Peter raged for a while over the phone, but then signed off because he felt lightheaded. “Stupid nurses getting me all worked up,” he muttered. He seemed to be dribbling, and he wiped his wet chin with his blanket. The whole thing seemed to have made him a bit dizzy, and he gasped to regain his breath.

This all made him very anxious and irritable, and he was panting. Peter reached for the call button, but his arm felt like it was weighted down with a sandbag, and he couldn’t focus on the button. He rubbed his eyes clumsily, trying to clear his blurred vision.
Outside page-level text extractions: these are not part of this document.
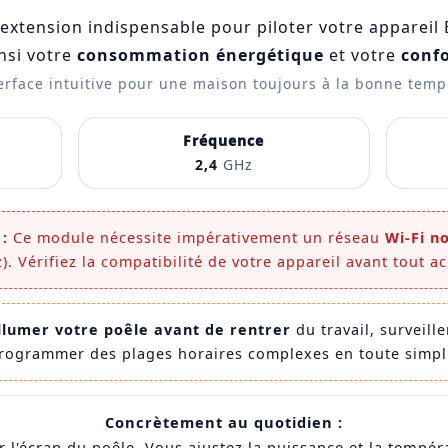
'extension indispensable pour piloter votre appareil 
nsi votre
consommation énergétique
et votre
confo
erface intuitive pour une maison toujours à la bonne temp
Fréquence
2,4
GHz
:
Ce module nécessite impérativement un réseau
Wi-Fi n
). Vérifiez la compatibilité de votre appareil avant tout ac
llumer votre poêle avant de rentrer
du travail, surveill
rogrammer des plages horaires complexes en toute simpli
Concrètement au quotidien :
 l'écran du poêle. Vous ajustez la puissance et la tempé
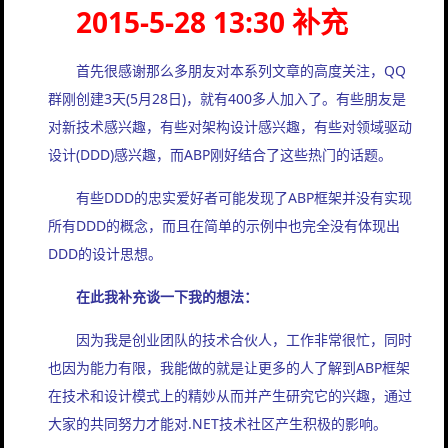
2015-5-28 13:30 补充
首先很感谢那么多朋友对本系列文章的高度关注，QQ
群刚创建3天(5月28日)，就有400多人加入了。有些朋友是
对新技术感兴趣，有些对架构设计感兴趣，有些对领域驱动
设计(DDD)感兴趣，而ABP刚好结合了这些热门的话题。
有些DDD的忠实爱好者可能发现了ABP框架并没有实现
所有DDD的概念，而且在简单的示例中也完全没有体现出
DDD的设计思想。
在此我补充谈一下我的想法：
因为我是创业团队的技术合伙人，工作非常很忙，同时
也因为能力有限，我能做的就是让更多的人了解到ABP框架
在技术和设计模式上的精妙从而并产生研究它的兴趣，通过
大家的共同努力才能对.NET技术社区产生积极的影响。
A gripping pain clenched his chest, and as he fell back against his pillows, a bloody froth slid from his blue tinged lips. Peter grunted, trying to sit up, but he found the effort just too much and he sank back, exhausted.

In the 10 minutes between Ardita and Santiago dodging a flying plate, and huddling with the nurse manager on what to do next, Peter had suffered several seizures and had gone into irreversible cardiac arrest. Without the ECG or oximeter connected, there was nothing to warn the staff that anything was medically wrong with Peter, and of the effects of the oxygen inadvertently being connected to the IV line during the battle over the blanket. With oxygen gas flowing directly into his veins under pressure, and forcing the blood from his heart, his body had been in crisis before the nurses even reached their station. By the time Ardita was describing his assault on her to the nurse manager, the gas had caused Peter’s blood vessels to burst and had triggered a massive heart attack.

As Marisol walked in for the early cleaning shift, she was passed by Peter the gasbag leaving the ward on a gurney, on his way to the morgue.